*Excerpted passage*:
%%

So the question is: what are the precise ways and means by which this appreciation of the need for self-care is going to be brought about in our province to the extent that the government can find ways of doing that? One way, certainly, is by working through the school system. The Minister of Education (Hon. Mr. McGeer) said some good things in those regards. We have to change our physical education programme to make it right across the board, not just the elitist concept of the good athletes participating, but every child in the school system learning in those school years to have good health habits and exercise habits for all their life.
We have to have adult education too, because the problem is certainly more noticeable among adults than among young people, although young people all become adults in due course and have those problems. But the people who really need the emphasis in fitness and amateur sports right now are the adult population.
I would ask the minister if he could tell us a little bit about the concept he has in mind to bring about an increased understanding of this. Certainly part of it will have to be through an advertising programme, I would think. But part of it, too, has to be through tangible financial support for fitness facilities.
Let's look right in our own backyard in the public service of the province of British Columbia. To what extent can we, at a reasonably low cost, provide exercise facilities — enhanced exercise facilities — for people in the public service? I am not talking about the low-cost-gymnasium sort of approach. I know that that does exist to some extent right now. To what extent can we expand it, and to what extent is the government going to be prepared to actively increase their support for fitness programmes and recreational facilities in communities? That is the first line of questioning there on preventive medicine.
A second very general question: could the minister say to what extent he and his officials are pursuing the whole concept of screening programmes? We heard a great deal last session about the concept of mammography, for example, as it relates to breast cancer. In that area and in others, what is the cost-benefit payoff of the sometimes very expensive but useful programmes of this kind in the early detection of disease or disease inclination?

%%

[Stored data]
%%

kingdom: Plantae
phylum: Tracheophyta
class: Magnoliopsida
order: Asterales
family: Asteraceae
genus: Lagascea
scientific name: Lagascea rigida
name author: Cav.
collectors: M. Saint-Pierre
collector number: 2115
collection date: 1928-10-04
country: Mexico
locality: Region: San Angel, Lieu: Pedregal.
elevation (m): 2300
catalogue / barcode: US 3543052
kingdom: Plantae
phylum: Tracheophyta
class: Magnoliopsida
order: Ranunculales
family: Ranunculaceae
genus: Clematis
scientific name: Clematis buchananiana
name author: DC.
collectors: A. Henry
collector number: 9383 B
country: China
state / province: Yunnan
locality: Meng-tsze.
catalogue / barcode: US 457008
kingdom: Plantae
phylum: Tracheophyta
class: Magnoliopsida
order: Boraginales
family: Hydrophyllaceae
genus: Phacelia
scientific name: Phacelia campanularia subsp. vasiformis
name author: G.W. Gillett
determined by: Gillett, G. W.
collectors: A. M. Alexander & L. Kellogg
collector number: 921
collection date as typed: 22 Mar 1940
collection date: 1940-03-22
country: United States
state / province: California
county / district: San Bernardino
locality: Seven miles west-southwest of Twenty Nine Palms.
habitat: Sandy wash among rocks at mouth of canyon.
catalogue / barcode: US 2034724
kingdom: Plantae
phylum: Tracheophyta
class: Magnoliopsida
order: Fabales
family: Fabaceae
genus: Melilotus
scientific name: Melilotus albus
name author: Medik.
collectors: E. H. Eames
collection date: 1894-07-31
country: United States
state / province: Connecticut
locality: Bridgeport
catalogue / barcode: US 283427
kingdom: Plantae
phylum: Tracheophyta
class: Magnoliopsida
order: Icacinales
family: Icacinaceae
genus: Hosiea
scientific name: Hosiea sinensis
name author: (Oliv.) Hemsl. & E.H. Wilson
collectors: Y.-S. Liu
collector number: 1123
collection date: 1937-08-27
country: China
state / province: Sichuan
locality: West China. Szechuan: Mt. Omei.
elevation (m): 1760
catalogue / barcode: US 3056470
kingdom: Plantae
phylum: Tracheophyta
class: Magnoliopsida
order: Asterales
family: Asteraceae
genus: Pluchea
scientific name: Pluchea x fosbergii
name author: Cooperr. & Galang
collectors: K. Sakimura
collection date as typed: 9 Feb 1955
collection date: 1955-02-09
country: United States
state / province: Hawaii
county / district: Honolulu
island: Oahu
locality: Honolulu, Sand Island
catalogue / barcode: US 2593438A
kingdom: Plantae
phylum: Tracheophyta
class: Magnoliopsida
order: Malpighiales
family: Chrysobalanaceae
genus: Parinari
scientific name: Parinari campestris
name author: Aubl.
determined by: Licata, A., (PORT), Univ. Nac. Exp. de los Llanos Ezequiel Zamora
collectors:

%%

Answer these about the excerpt on fitness and preventive medicine:
(a) Who does the speaker say "said some good things in those regards"?
(b) Which group does the speaker say most needs the emphasis in fitness and amateur sports right now?
(c) What screening example was heard about a great deal last session?

(a) The Minister of Education, Hon. Mr. McGeer
(b) The adult population
(c) Mammography, as it relates to breast cancer